Jusqu’à présent, c’est de notre Chanson elle-même que nous avons constaté la gloire ; mais voici une autre preuve de la célébrité de notre héros. Ce sont ces nombreuses statues qui, dans quarante ou cinquante villes de la basse Saxe, se voient au milieu de la place publique, qui représentent un chevalier en armes et sont désignées sous le nom de Rolandssaülen ou « colonnes de Roland ». On a déjà écrit sur ces monuments singuliers vingt Dissertations[3], que dis-je ? vingt volumes entiers.

  1. Sauf cependant dans son Introduction où il raconte, d’après des traditions orales, l’enfance et la jeunesse de Charlemagne.
  2. Le Karl Meinet a été publié en 1858 par Ad. Keller, et M. Bartsch en a fait, trois ans plus tard, l’objet d’un travail considérable : Ueber Karl Meinet, ein Beitrag zur Karlsage, von Karl Bartsch, Nürnberg, in-8o, 1861.

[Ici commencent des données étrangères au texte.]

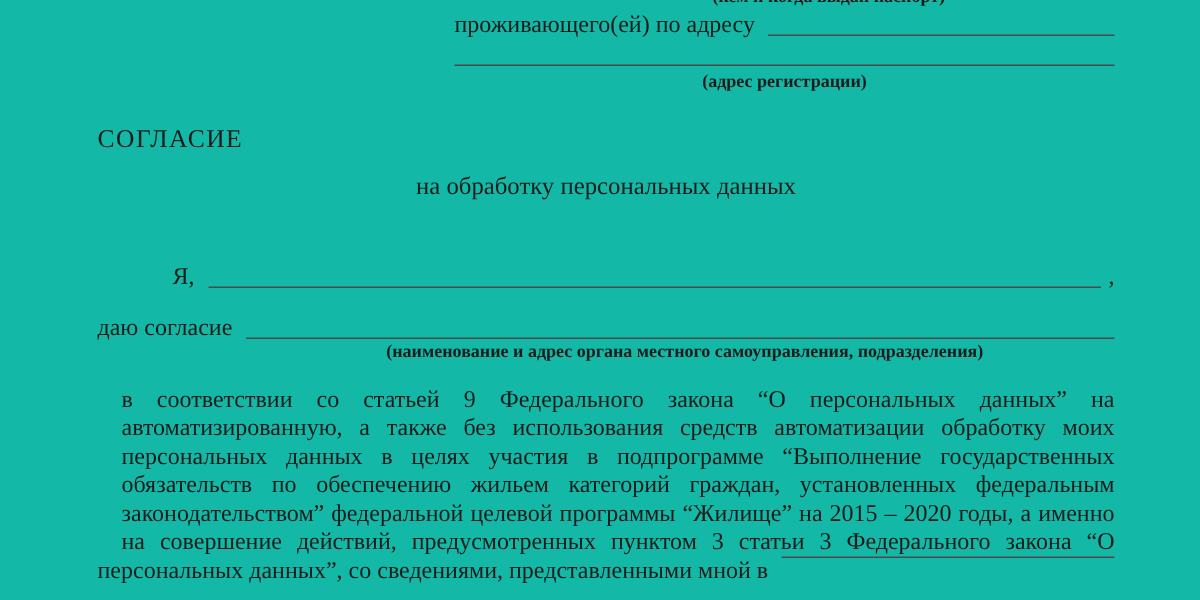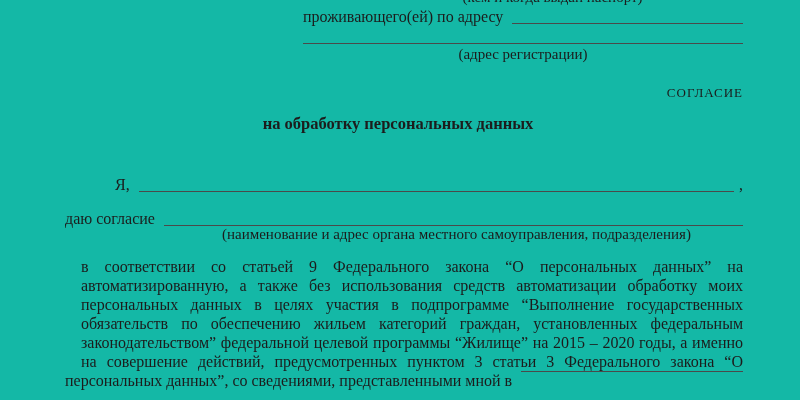--- a/index.html
+++ b/index.html
@@ -7,38 +7,39 @@
     position: relative;
     width: 800px;
     height: 400px;
     background: #14b8a6;
     overflow: hidden;
     font-family: "Liberation Serif", "DejaVu Serif", serif;
     color: #1c1c1c;
   }
   .abs { position: absolute; }
   .caption {
-    font-size: 15px;
+    font-size: 12px;
     line-height: 14px;
     text-align: center;
     color: #1c1c1c;
+    font-weight: bold;
   }
   .row { display: flex; align-items: stretch; }
   .uline {
     flex: 1 1 auto;
     border-bottom: 1px solid #4a4a4a;
     margin-bottom: 2px;
     min-width: 20px;
   }
   .label16 { font-size: 16px; line-height: 19px; white-space: nowrap; }
   .hr { border-bottom: 1px solid #4a4a4a; height: 0; }
   .title {
-    font-size: 13px;
+    font-size: 17px;
     letter-spacing: 1px;
-    text-align: right;
+    text-align: left;
     line-height: 18px;
   }
   .subtitle {
     font-size: 16.5px;
     text-align: center;
     line-height: 19px;
   }
   .body-line {
     font-size: 16px;
     line-height: 19px;
@@ -67,21 +68,21 @@
     <span class="gap8"></span>
     <span class="uline"></span>
   </div>
 
   <div class="abs hr" style="top:28px; left:303px; width:440px; height:15px;"></div>
 
   <div class="abs caption" style="top:47px; left:303px; width:440px;">(адрес регистрации)</div>
 
   <div class="abs title" style="top:84px; left:65px; width:678px;">СОГЛАСИЕ</div>
 
-  <div class="abs subtitle" style="top:114px; left:59px; width:678px;font-weight:bold;">на обработку персональных данных</div>
+  <div class="abs subtitle" style="top:114px; left:65px; width:678px;">на обработку персональных данных</div>
 
   <div class="abs row" style="top:175px; left:65px; width:678px; height:19px; padding-left:50px; box-sizing:border-box;">
     <span class="label16">Я,</span>
     <span class="gap8"></span>
     <span class="uline"></span>
     <span class="label16" style="margin-left:5px;">,</span>
   </div>
 
 
   <div class="abs row" style="top:209px; left:65px; width:678px; height:19px;">

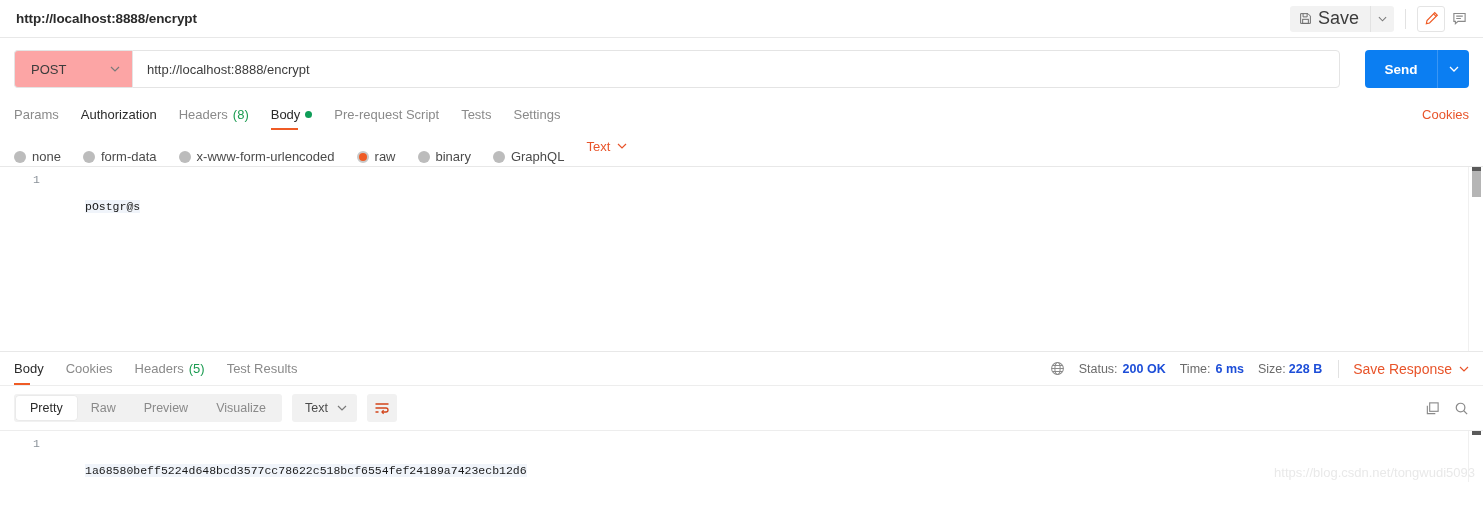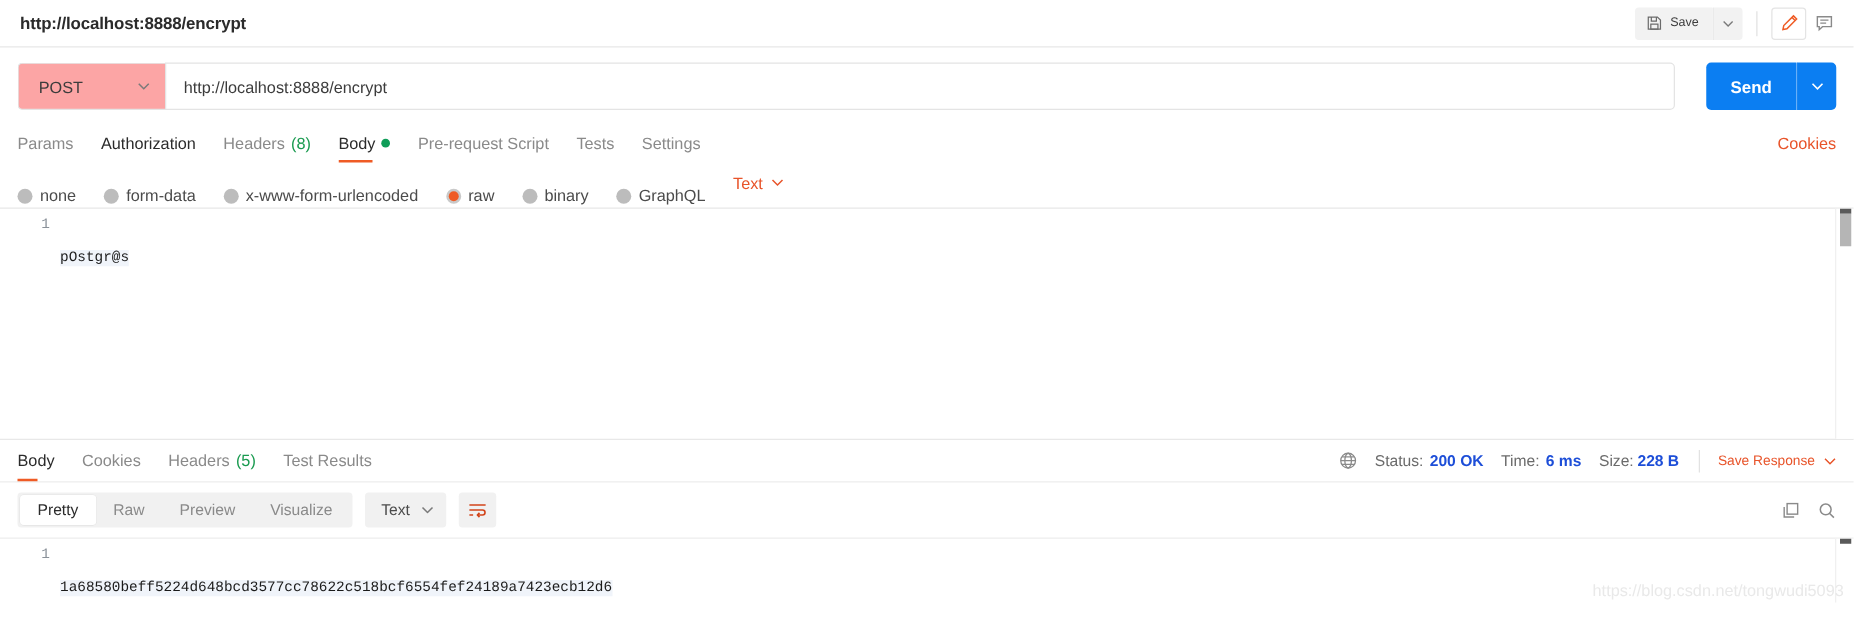--- a/index.html
+++ b/index.html
@@ -23,21 +23,21 @@
     font-size: 13.5px; font-weight: bold; color: #2b2b2b;
     letter-spacing: -0.1px;
   }
   .topbar-right { margin-left: auto; display: flex; align-items: center; }
   .save-group { display: flex; align-items: center; }
   .btn-save {
     display: flex; align-items: center; gap: 6px;
     background: #f2f2f2; border: none;
     height: 26px; padding: 0 11px 0 9px;
     border-radius: 3px 0 0 3px;
-    font-size: 10px; color: #3c3c3c;
+    font-size: 18px; color: #3c3c3c;
     font-family: "Liberation Sans", sans-serif;
     cursor: pointer;
   }
   .btn-save-caret {
     background: #f2f2f2; border: none; border-left: 1px solid #e2e2e2;
     height: 26px; width: 24px; border-radius: 0 3px 3px 0;
     display: flex; align-items: center; justify-content: center;
     cursor: pointer;
   }
   .vsep { width: 1px; height: 20px; background: #e2e2e2; margin: 0 11px; }
@@ -158,20 +158,21 @@
     font-family: "Liberation Mono", monospace;
     font-size: 11.5px; color: #8a9199;
     user-select: none;
   }
   .code {
     flex: 1; padding: 6px 0 0 0;
     font-family: "Liberation Mono", monospace;
     font-size: 11.5px; color: #1a1a1a;
     white-space: pre;
     overflow: hidden;
+    margin-left: 37px;
   }
   .code .ln { height: 15px; line-height: 15px; }
   .code .hl { background: #f0f4fa; }
   .vscroll {
     position: absolute; right: 0; top: 0; bottom: 0; width: 15px;
     background: #fff; border-left: 1px solid #f0f0f0;
   }
   .vscroll-thumb {
     position: absolute; left: 3px; width: 9px;
     background: #b5b5b5; border-radius: 0;
@@ -184,21 +185,21 @@
   
   .resp-head {
     display: flex; align-items: center;
     padding: 0 14px; height: 34px;
     border-bottom: 1px solid #ededed;
   }
   .resp-meta { margin-left: auto; display: flex; align-items: center; gap: 0; font-size: 12.5px; color: #6b6b6b; }
   .resp-meta .mitem { margin-left: 14px; }
   .green-val { color: #1d4ed8; font-weight: bold; }
   .meta-sep { width: 1px; height: 18px; background: #e2e2e2; margin: 0 0 0 16px; }
-  .save-resp { color: #e8542a; font-size: 11px; margin-left: 14px; display: flex; align-items: center; gap: 7px; cursor: pointer; }
+  .save-resp { color: #e8542a; font-size: 14px; margin-left: 14px; display: flex; align-items: center; gap: 7px; cursor: pointer; }
 
   
   .resp-toolbar {
     display: flex; align-items: center;
     padding: 8px 14px; gap: 10px;
   }
   .seg {
     display: flex; background: #f1f1f1; border-radius: 3px; padding: 2px; height: 28px;
   }
   .seg-item {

  3. Voici une Bibliographie abrégée des travaux dont les « Rolandssaülen » ont été l’objet : « a. Joh. Gryphiander, De Weichbildis saxonicis, sive colossis Rulandinis urbium quarumdam Saxonicarum, commentarius historico-juridicus, Argentorati, 1666, in-4o. — b. J. F. Rhetius, Disputatio jur. publ. de Statuis Rolandinis in urbibus et vicis quibusdam Germaniæ, etc.